Individual Submission Summary
Share...

Direct link:

English in Their Tool Box: Day Laborers Performing Bilingualism in Arizona and New Jersey

Fri, May 29, 6:00 to 7:45pm, TBA

Abstract

This presentation examines the role of language in immigrants´ performances as hardworking citizens in the informal economy. Drawing on ethnographic observations and interviews with Latin American day laborers in Southern Arizona and Northern New Jersey, I will explore the ways participants call on bilingualism as a tool for economic and social integration. These contrasting receiving communities, one in the Southwest borderlands and the other in the suburbs of New York, allow us to explore recent immigrants´ motivations for learning English in a site with a historically significant Spanish-speaking Latino/a community, in comparison with a locale where Latinos/as are relative newcomers and Spanish is an incipient, though rapidly expanding, language.

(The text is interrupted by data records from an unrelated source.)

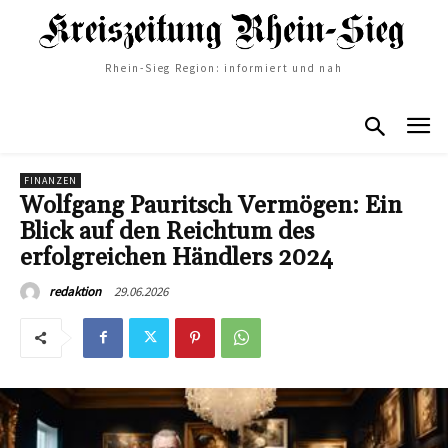
Rhein-Sieg Region: informiert und nah
FINANZEN
Wolfgang Pauritsch Vermögen: Ein
Blick auf den Reichtum des
erfolgreichen Händlers 2024
29.06.2026
redaktion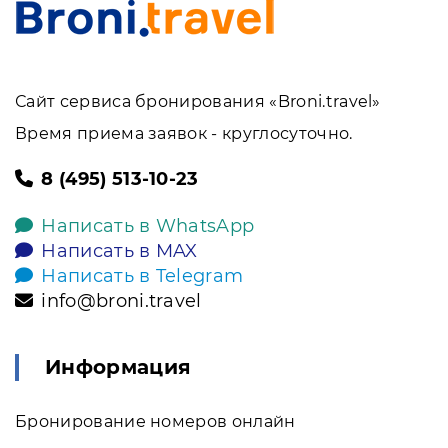
Сайт сервиса бронирования «Broni.travel»
Время приема заявок - круглосуточно.
8 (495) 513-10-23
Написать в WhatsApp
Написать в MAX
Написать в Telegram
info@broni.travel
Информация
Бронирование номеров онлайн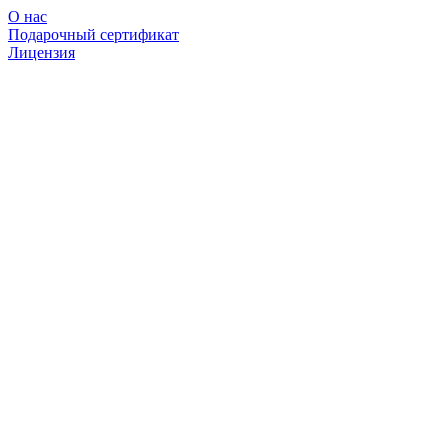
О нас
Подарочный сертификат
Лицензия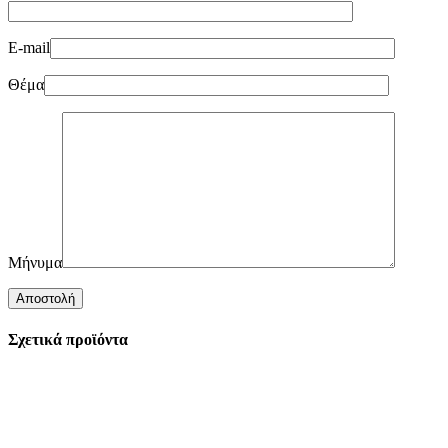
E-mail
Θέμα
Μήνυμα
Σχετικά προϊόντα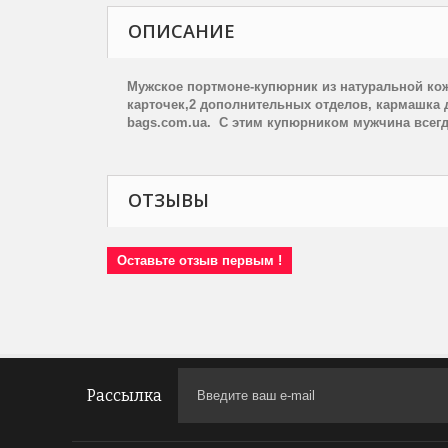
ОПИСАНИЕ
Мужское портмоне-купюрник из натуральной к
карточек,2 дополнительных отделов, кармашка д
bags.com.ua. С этим купюрником мужчина вс
ОТЗЫВЫ
Оставьте отзыв первым !
Рассылка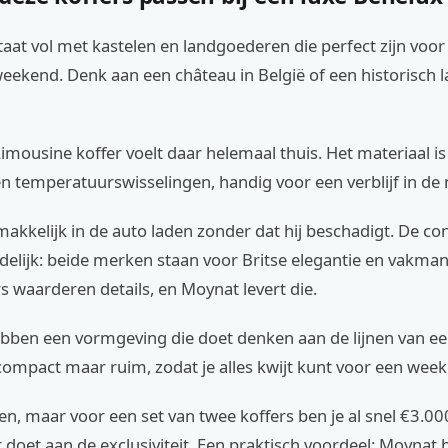
aat vol met kastelen en landgoederen die perfect zijn voor
eekend. Denk aan een château in België of een historisch 
mousine koffer voelt daar helemaal thuis. Het materiaal i
n temperatuurswisselingen, handig voor een verblijf in de 
akkelijk in de auto laden zonder dat hij beschadigt. De co
idelijk: beide merken staan voor Britse elegantie en vakma
rs waarderen details, en Moynat levert die.
ebben een vormgeving die doet denken aan de lijnen van ee
 compact maar ruim, zodat je alles kwijt kunt voor een wee
ren, maar voor een set van twee koffers ben je al snel €3.00
ht doet aan de exclusiviteit. Een praktisch voordeel: Moynat 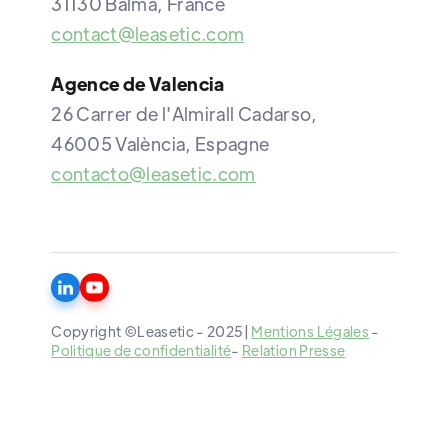
31130 Balma, France
contact@leasetic.com
Agence de Valencia
26 Carrer de l'Almirall Cadarso,
46005 València, Espagne
contacto@leasetic.com
Copyright ©Leasetic - 2025|
Mentions Légales
-
Politique de confidentialité
-
Relation Presse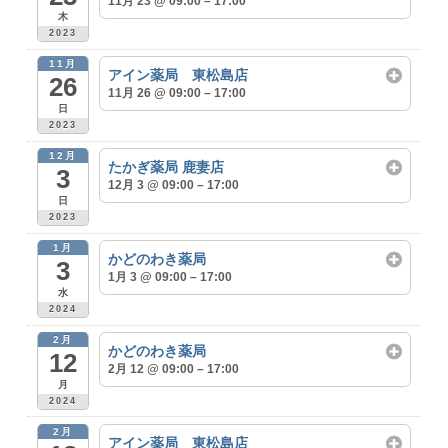
11月 23 @ 09:00 – 17:00
木
2023
11月
アイン薬局 東松島店
26
11月 26 @ 09:00 – 17:00
日
2023
12月
たかぎ薬局 鹿妻店
3
12月 3 @ 09:00 – 17:00
日
2023
1月
かどのわき薬局
3
1月 3 @ 09:00 – 17:00
水
2024
2月
かどのわき薬局
12
2月 12 @ 09:00 – 17:00
月
2024
2月
アイン薬局 東松島店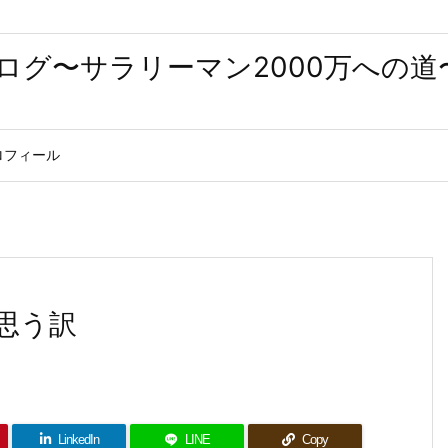
ログ〜サラリーマン2000万への道
ロフィール
思う訳
LinkedIn
LINE
Copy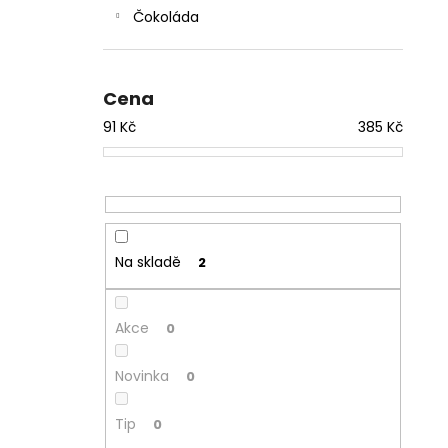
Čokoláda
Cena
91
Kč
385
Kč
Na skladě
2
Akce
0
Novinka
0
Tip
0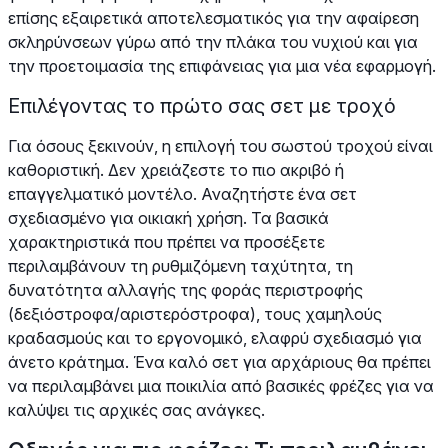
επίσης εξαιρετικά αποτελεσματικός για την αφαίρεση
σκληρύνσεων γύρω από την πλάκα του νυχιού και για
την προετοιμασία της επιφάνειας για μια νέα εφαρμογή.
Επιλέγοντας το πρώτο σας σετ με τροχό
Για όσους ξεκινούν, η επιλογή του σωστού τροχού είναι
καθοριστική. Δεν χρειάζεστε το πιο ακριβό ή
επαγγελματικό μοντέλο. Αναζητήστε ένα σετ
σχεδιασμένο για οικιακή χρήση. Τα βασικά
χαρακτηριστικά που πρέπει να προσέξετε
περιλαμβάνουν τη ρυθμιζόμενη ταχύτητα, τη
δυνατότητα αλλαγής της φοράς περιστροφής
(δεξιόστροφα/αριστερόστροφα), τους χαμηλούς
κραδασμούς και το εργονομικό, ελαφρύ σχεδιασμό για
άνετο κράτημα. Ένα καλό σετ για αρχάριους θα πρέπει
να περιλαμβάνει μια ποικιλία από βασικές φρέζες για να
καλύψει τις αρχικές σας ανάγκες.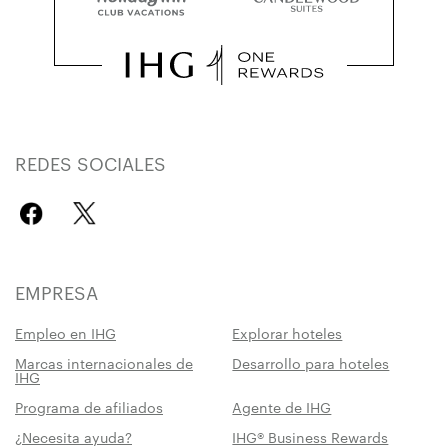
REDES SOCIALES
EMPRESA
Empleo en IHG
Explorar hoteles
Marcas internacionales de
Desarrollo para hoteles
IHG
Programa de afiliados
Agente de IHG
¿Necesita ayuda?
IHG® Business Rewards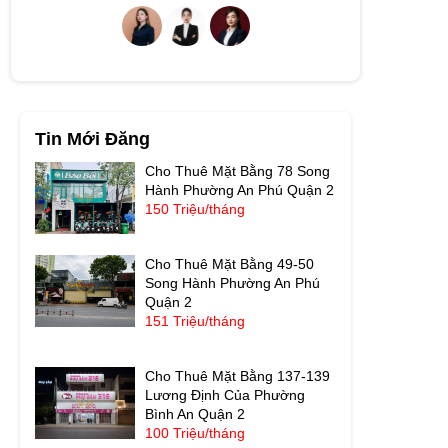
Tin Mới Đăng
Cho Thuê Mặt Bằng 78 Song
Hành Phường An Phú Quận 2
150 Triệu/tháng
Cho Thuê Mặt Bằng 49-50
Song Hành Phường An Phú
Quận 2
151 Triệu/tháng
Cho Thuê Mặt Bằng 137-139
Lương Định Của Phường
Bình An Quận 2
100 Triệu/tháng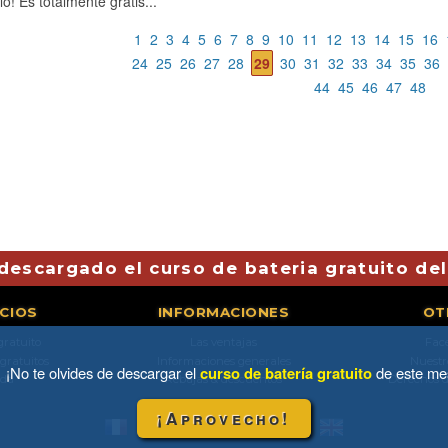
lo! Es totalmente gratis...
1
2
3
4
5
6
7
8
9
10
11
12
13
14
15
16
24
25
26
27
28
29
30
31
32
33
34
35
36
44
45
46
47
48
descargado el curso de bateria gratuito de
ICIOS
INFORMACIONES
OT
gratuito
Las ventajas
Fac
 gratuitos
Informaciones generales
Nuestr
¡No te olvides de descargar el
curso de batería gratuito
de este me
da
Rebajas & descuentos
Derechos d
¡Aprovecho!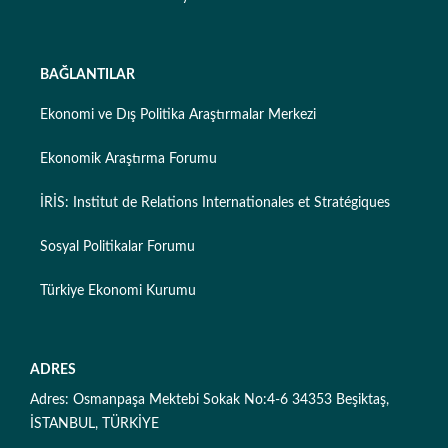
BAĞLANTILAR
Ekonomi ve Dış Politika Araştırmalar Merkezi
Ekonomik Araştırma Forumu
İRİS: Institut de Relations Internationales et Stratégiques
Sosyal Politikalar Forumu
Türkiye Ekonomi Kurumu
ADRES
Adres: Osmanpaşa Mektebi Sokak No:4-6 34353 Beşiktaş,
İSTANBUL, TÜRKİYE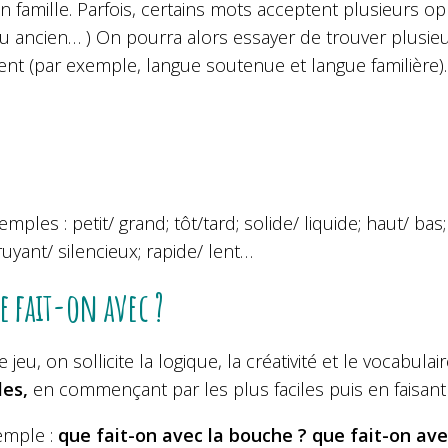
en famille. Parfois, certains mots acceptent plusieurs
ou ancien… ) On pourra alors essayer de trouver plusie
nt (par exemple, langue soutenue et langue familière).
mples : petit/ grand; tôt/tard; solide/ liquide; haut/ bas
ruyant/ silencieux; rapide/ lent…
e fait-on avec ?
 jeu, on sollicite la logique, la créativité et le vocabulai
les,
en commençant par les plus faciles puis en faisant 
emple :
que fait-on avec la bouche ? que fait-on av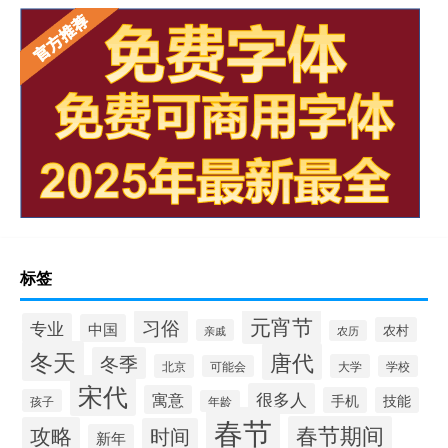
标签
元宵节
习俗
专业
中国
农村
亲戚
农历
冬天
唐代
冬季
北京
大学
可能会
学校
宋代
很多人
寓意
手机
技能
孩子
年龄
春节
春节期间
攻略
时间
新年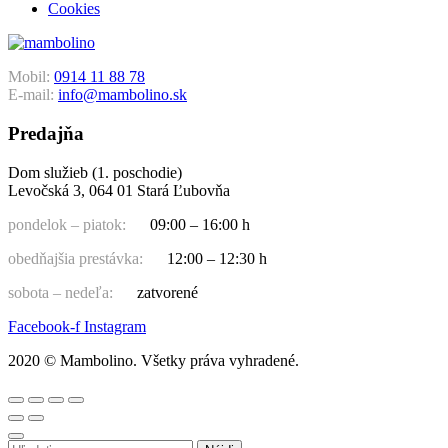
Cookies
Mobil:
0914 11 88 78
E-mail:
info@mambolino.sk
Predajňa
Dom služieb (1. poschodie)
Levočská 3, 064 01 Stará Ľubovňa
pondelok – piatok:
09:00 – 16:00 h
obedňajšia prestávka:
12:00 – 12:30 h
sobota – nedeľa:
zatvorené
Facebook-f
Instagram
2020 © Mambolino. Všetky práva vyhradené.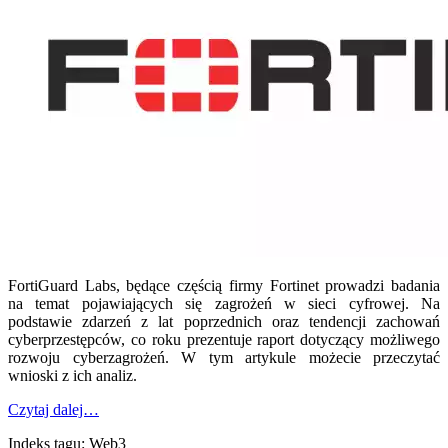
FortiGuard Labs, będące częścią firmy Fortinet prowadzi badania
na temat pojawiających się zagrożeń w sieci cyfrowej. Na
podstawie zdarzeń z lat poprzednich oraz tendencji zachowań
cyberprzestępców, co roku prezentuje raport dotyczący możliwego
rozwoju cyberzagrożeń. W tym artykule możecie przeczytać
wnioski z ich analiz.
Czytaj dalej…
Indeks tagu: Web3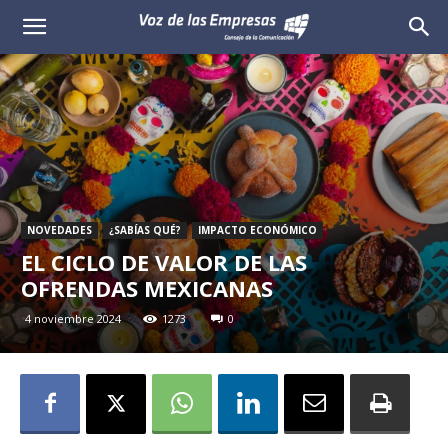
Voz
de
las
Empresas
NOVEDADES
¿SABÍAS QUÉ?
IMPACTO ECONÓMICO
EL CICLO DE VALOR DE LAS
OFRENDAS MEXICANAS
4 noviembre 2024
1273
0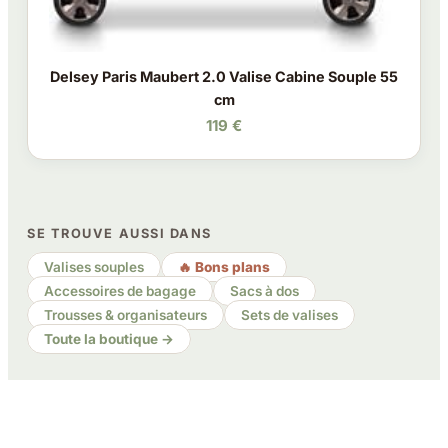
Delsey Paris Maubert 2.0 Valise Cabine Souple 55
cm
119 €
SE TROUVE AUSSI DANS
Valises souples
🔥 Bons plans
Accessoires de bagage
Sacs à dos
Trousses & organisateurs
Sets de valises
Toute la boutique →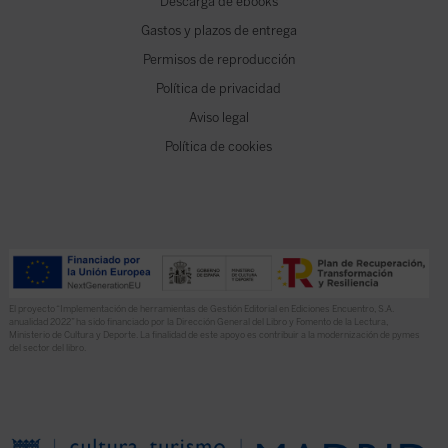
Descarga de ebooks
Gastos y plazos de entrega
Permisos de reproducción
Política de privacidad
Aviso legal
Política de cookies
El proyecto “Implementación de herramientas de Gestión Editorial en Ediciones Encuentro, S.A.
anualidad 2022” ha sido financiado por la Dirección General del Libro y Fomento de la Lectura,
Ministerio de Cultura y Deporte. La finalidad de este apoyo es contribuir a la modernización de pymes
del sector del libro.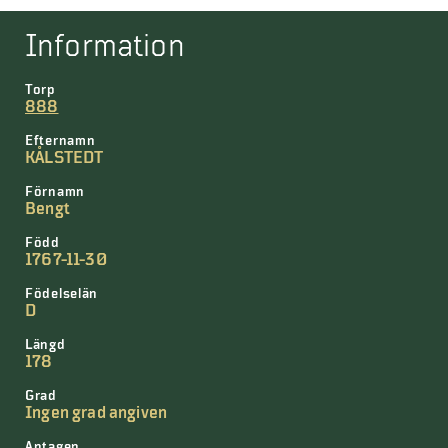
Information
Torp
888
Efternamn
KÅLSTEDT
Förnamn
Bengt
Född
1767-11-30
Födelselän
D
Längd
178
Grad
Ingen grad angiven
Antagen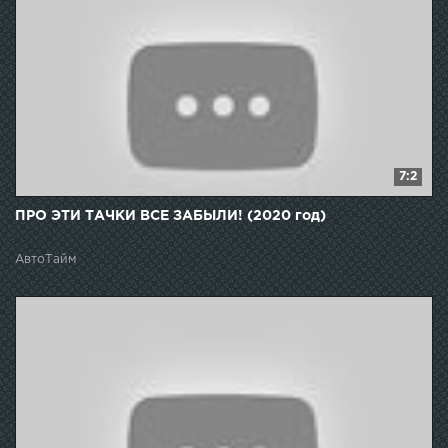
7:2
ПРО ЭТИ ТАЧКИ ВСЕ ЗАБЫЛИ! (2020 год)
АвтоТайм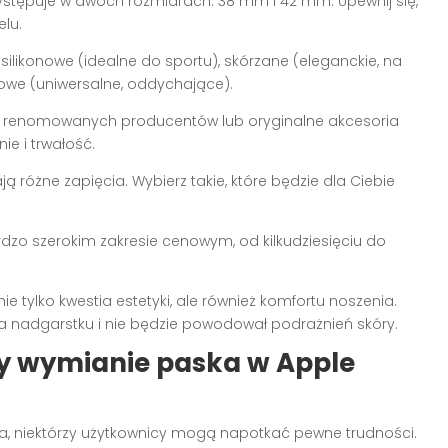
stępuje w dwóch rozmiarach: 38 mm i 42 mm. Upewnij się,
lu.
ilikonowe (idealne do sportu), skórzane (eleganckie, na
nowe (uniwersalne, oddychające).
d renomowanych producentów lub oryginalne akcesoria
e i trwałość.
 różne zapięcia. Wybierz takie, które będzie dla Ciebie
dzo szerokim zakresie cenowym, od kilkudziesięciu do
nie tylko kwestia estetyki, ale również komfortu noszenia.
na nadgarstku i nie będzie powodował podrażnień skóry.
zy wymianie paska w Apple
ta, niektórzy użytkownicy mogą napotkać pewne trudności.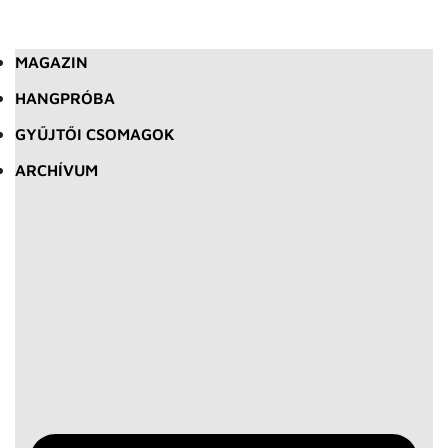
MAGAZIN
HANGPRÓBA
GYŰJTŐI CSOMAGOK
ARCHÍVUM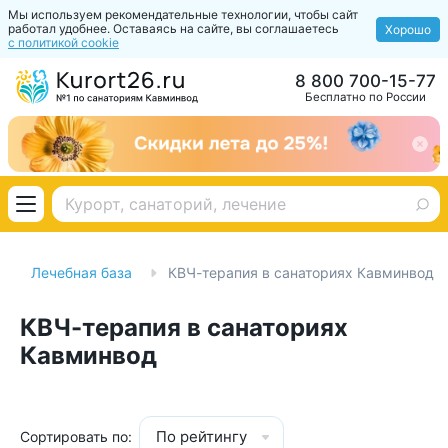
Мы используем рекомендательные технологии, чтобы сайт
работал удобнее. Оставаясь на сайте, вы соглашаетесь
Хорошо
с политикой cookie
8 800 700-15-77
Бесплатно по России
Лечебная база
КВЧ-терапия в санаториях Кавминвод
КВЧ-терапия в санаториях
Кавминвод
По рейтингу
Сортировать по: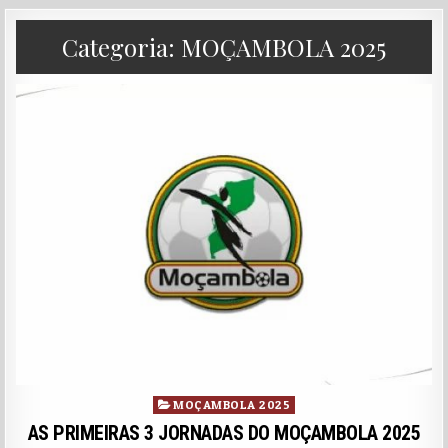
Categoria:
MOÇAMBOLA 2025
Posted in
MOÇAMBOLA 2025
AS PRIMEIRAS 3 JORNADAS DO MOÇAMBOLA 2025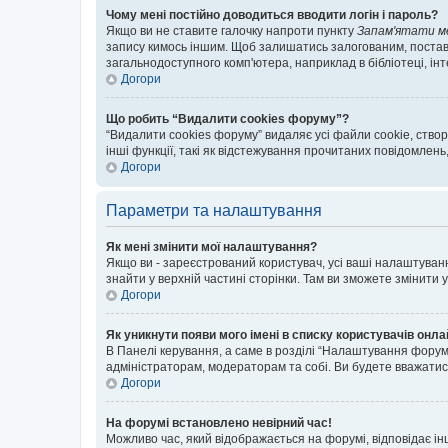
Чому мені постійно доводиться вводити логін і пароль?
Якщо ви не ставите галочку напроти пункту
Запам'ятати м
запису кимось іншим. Щоб залишатись залогованим, поставт
загальнодоступного комп'ютера, наприклад в бібліотеці, інт
Догори
Що робить “Видалити cookies форуму”?
“Видалити cookies форуму” видаляє усі файли cookie, ств
інші функції, такі як відстежування прочитаних повідомлень
Догори
Параметри та налаштування
Як мені змінити мої налаштування?
Якщо ви - зареєстрований користувач, усі ваші налаштуванн
знайти у верхній частині сторінки. Там ви зможете змінити
Догори
Як уникнути появи мого імені в списку користувачів онл
В Панелі керування, а саме в розділі “Налаштування форум
адміністраторам, модераторам та собі. Ви будете вважати
Догори
На форумі встановлено невірний час!
Можливо час, який відображається на форумі, відповідає ін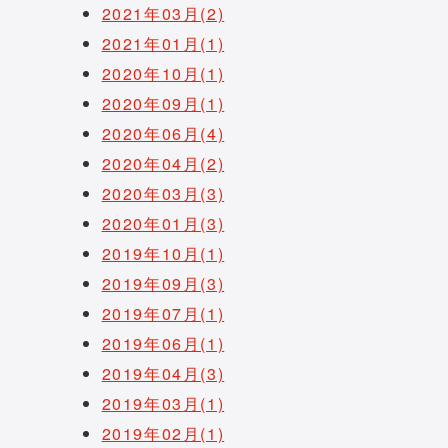
2021年03月(2)
2021年01月(1)
2020年10月(1)
2020年09月(1)
2020年06月(4)
2020年04月(2)
2020年03月(3)
2020年01月(3)
2019年10月(1)
2019年09月(3)
2019年07月(1)
2019年06月(1)
2019年04月(3)
2019年03月(1)
2019年02月(1)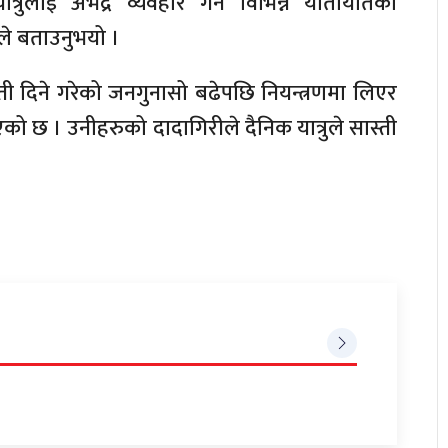
त्रुलाई अभद्र व्यवहार गर्ने विभिन्न यातायातका
ीले बताउनुभयो ।
्ती दिने गरेको जनगुनासो बढेपछि नियन्त्रणमा लिएर
को छ । उनीहरुको दादागिरीले दैनिक यात्रुले सास्ती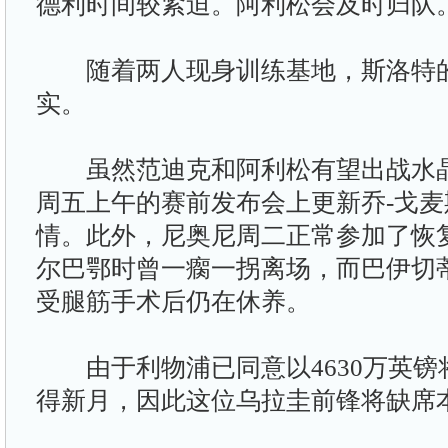
德利时间较紧迫。阿利松会及时归队。
随着两人现身训练基地，斯洛特的
实。
虽然范迪克和阿利松有望出战水晶
周五上午的赛前发布会上更新乔-戈
情。此外，尼奥尼周二正常参加了恢
尔巴鄂时曾一瘸一拐离场，而巴伊切
受腿筋手术后仍在休养。
由于利物浦已同意以4630万英镑
得新月，因此这位乌拉圭前锋将缺席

Authors such Butler (1993, 1997), Inda (2000), and Mirón and Inda (2000) have extended Austin’s (1975) definition of performatives in their analysis of the social construction of identities such as gender and race through everyday discursive practices. Drawing on this framework, I explore how day laborers perform bilingualism in combination with other attributes to contest the assumed default identities of monolingual Spanish speaker, unskilled laborer, and undocumented. I argue that performative acts and ´talk about language´ that establish workers’ ability to speak English work in tandem with other performances – of trade skills, race/ethnicity, or citizenship – that contest the ‘illegalizing’ discourses that socioeconomically marginalize immigrant populations.